Work request –
With the records below as your source, retype each line exactly from the top down to the line that contains "9.3. Luxair non", and include that line.

++++

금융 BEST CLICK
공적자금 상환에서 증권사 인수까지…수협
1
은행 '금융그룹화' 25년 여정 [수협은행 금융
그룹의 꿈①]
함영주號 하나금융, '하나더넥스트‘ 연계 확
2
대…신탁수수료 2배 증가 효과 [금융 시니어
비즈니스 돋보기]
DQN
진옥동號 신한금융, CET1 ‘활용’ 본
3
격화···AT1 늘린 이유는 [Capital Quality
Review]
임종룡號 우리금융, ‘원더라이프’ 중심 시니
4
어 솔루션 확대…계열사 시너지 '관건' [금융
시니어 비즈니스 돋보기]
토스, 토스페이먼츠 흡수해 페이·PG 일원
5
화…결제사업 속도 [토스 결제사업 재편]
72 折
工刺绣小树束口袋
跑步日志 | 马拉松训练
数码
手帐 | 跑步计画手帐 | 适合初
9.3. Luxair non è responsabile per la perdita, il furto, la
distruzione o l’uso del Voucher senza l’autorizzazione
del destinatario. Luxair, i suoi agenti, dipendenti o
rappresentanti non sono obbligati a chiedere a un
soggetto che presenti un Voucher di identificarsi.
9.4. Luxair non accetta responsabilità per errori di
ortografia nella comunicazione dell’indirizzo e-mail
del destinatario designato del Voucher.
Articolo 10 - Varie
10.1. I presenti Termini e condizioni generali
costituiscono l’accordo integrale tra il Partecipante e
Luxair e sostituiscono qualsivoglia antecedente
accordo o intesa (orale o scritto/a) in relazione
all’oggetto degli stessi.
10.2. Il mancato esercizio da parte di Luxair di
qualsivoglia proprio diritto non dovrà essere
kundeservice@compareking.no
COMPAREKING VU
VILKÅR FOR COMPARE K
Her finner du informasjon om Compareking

++++

Task answer –
금융 BEST CLICK
공적자금 상환에서 증권사 인수까지…수협
1
은행 '금융그룹화' 25년 여정 [수협은행 금융
그룹의 꿈①]
함영주號 하나금융, '하나더넥스트‘ 연계 확
2
대…신탁수수료 2배 증가 효과 [금융 시니어
비즈니스 돋보기]
DQN
진옥동號 신한금융, CET1 ‘활용’ 본
3
격화···AT1 늘린 이유는 [Capital Quality
Review]
임종룡號 우리금융, ‘원더라이프’ 중심 시니
4
어 솔루션 확대…계열사 시너지 '관건' [금융
시니어 비즈니스 돋보기]
토스, 토스페이먼츠 흡수해 페이·PG 일원
5
화…결제사업 속도 [토스 결제사업 재편]
72 折
工刺绣小树束口袋
跑步日志 | 马拉松训练
数码
手帐 | 跑步计画手帐 | 适合初
9.3. Luxair non è responsabile per la perdita, il furto, la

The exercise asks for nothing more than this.